◆ **Exercise passage**
Limbaugh's Logical Laziness

Lapses between premise and conclusion aren't uncommon, but Rush's have the biggest audience.

By , Chicago).

A GREAT deal of what passes for serious political discussion these days is plain old textbook-variety fallacious reasoning. Of course, the commission of logical fallacies occurs across the political spectrum, among liberals no less than conservatives. But the art of fallacious persuasion seems to have reached new heights in the realm of that recently rejuvenated medium - talk radio. Here the voice of Rush Limbaugh holds sway.

Rush is not unique in logical sin. Most of us commit fallacies (though not quite with Mr. Limbaugh's prolificacy). But with a weekly media audience of tens of millions (''dittoheads,'' as they are known), Limbaugh has the potential for enormous political influence. It's obviously desirable that he be held to the highest standards of reason.

◆ **Data for analysis**
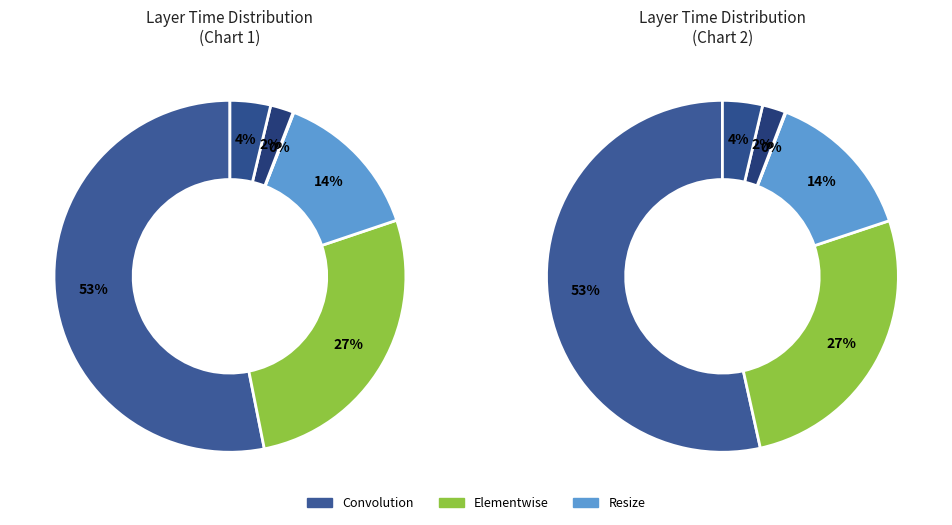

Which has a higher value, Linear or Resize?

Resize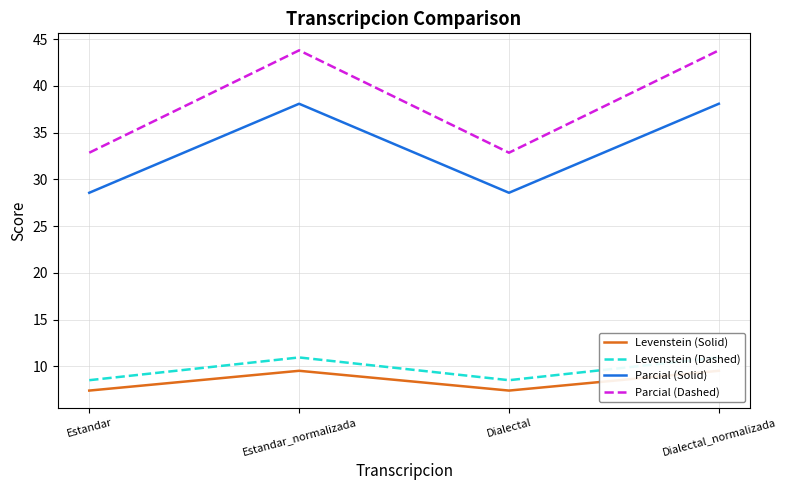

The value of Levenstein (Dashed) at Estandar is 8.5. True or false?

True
* * *
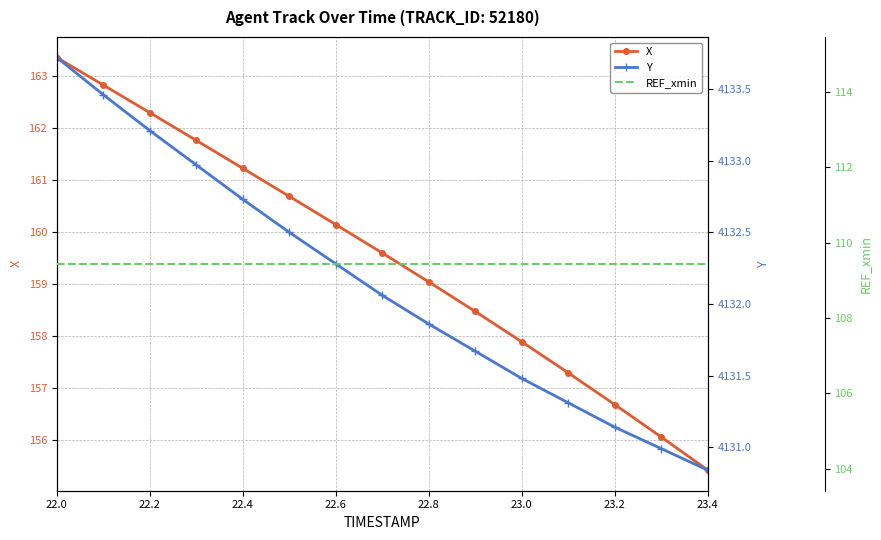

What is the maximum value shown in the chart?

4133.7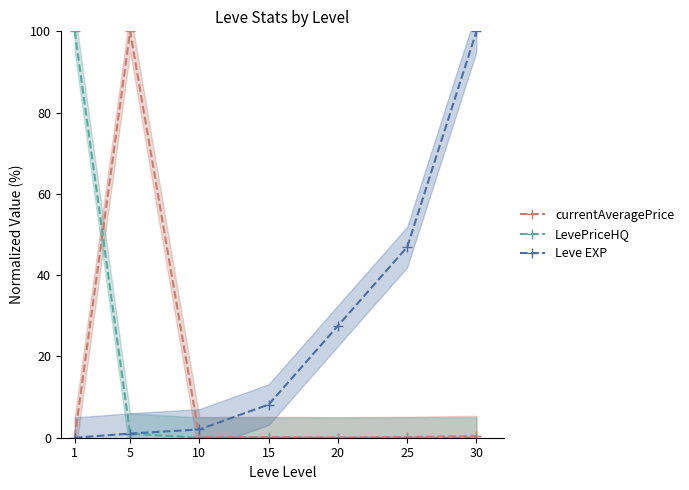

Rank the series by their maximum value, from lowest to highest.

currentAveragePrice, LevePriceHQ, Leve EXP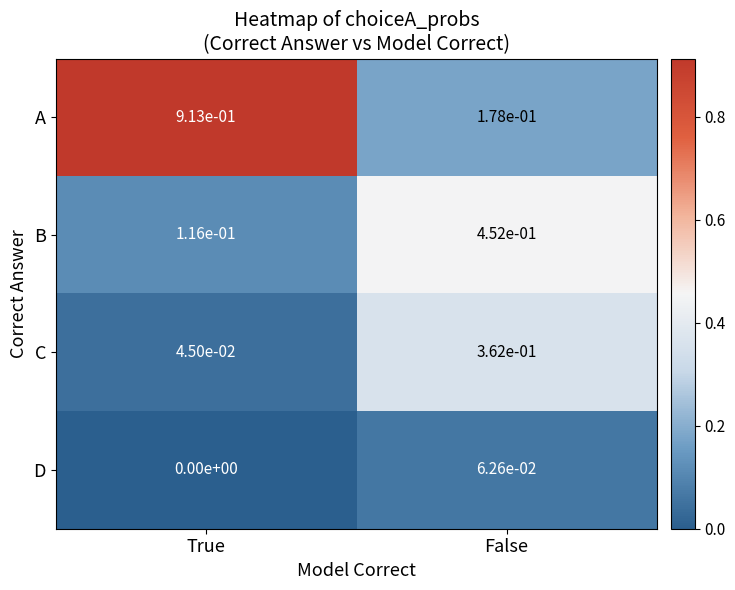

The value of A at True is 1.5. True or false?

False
...
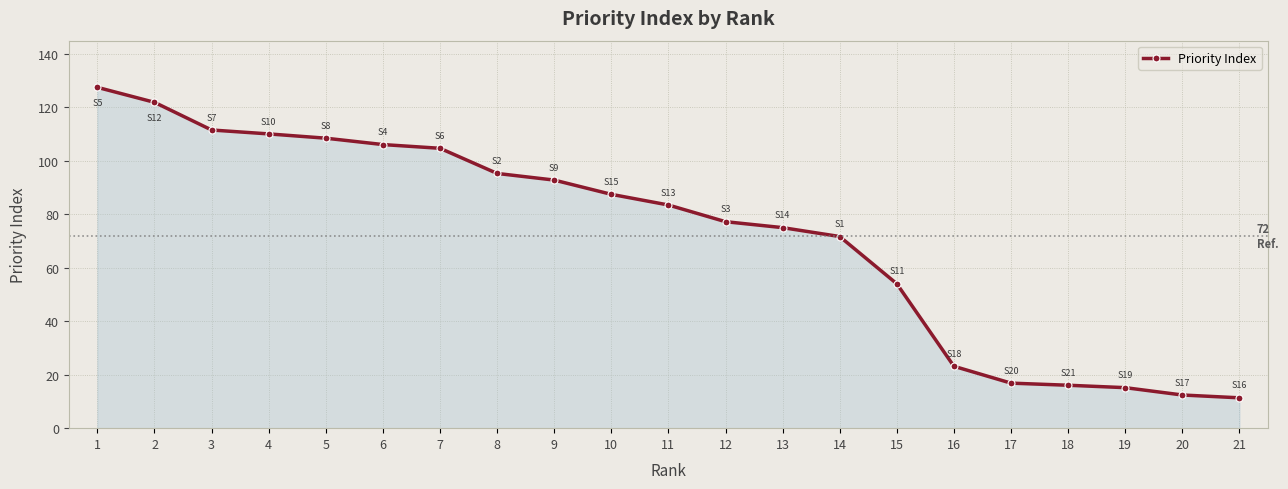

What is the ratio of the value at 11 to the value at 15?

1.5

◆ **What the exercise asks**
What name does the essay on Limbaugh's reasoning say members of his audience are known by? Rely only on the essay on Limbaugh's reasoning.

◆ **Your response**
They are known as "dittoheads."